Stored records

# # # # # # #

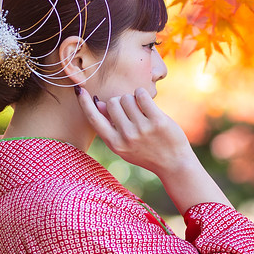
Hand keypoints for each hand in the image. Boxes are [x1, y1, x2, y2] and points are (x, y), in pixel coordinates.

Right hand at [77, 87, 193, 177]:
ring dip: (133, 98)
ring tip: (141, 109)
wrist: (173, 163)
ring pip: (127, 97)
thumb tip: (99, 103)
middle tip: (130, 110)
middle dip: (120, 101)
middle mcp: (126, 137)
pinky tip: (146, 101)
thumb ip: (110, 127)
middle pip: (112, 102)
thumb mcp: (124, 145)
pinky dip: (142, 93)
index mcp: (115, 144)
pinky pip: (142, 95)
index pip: (94, 119)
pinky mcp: (157, 121)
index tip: (79, 90)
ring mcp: (142, 129)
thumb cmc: (147, 152)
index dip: (85, 103)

# # # # # # #

Tell how many lines of the records above hold "index", giving the number and nothing else.

**Response to the task**.
4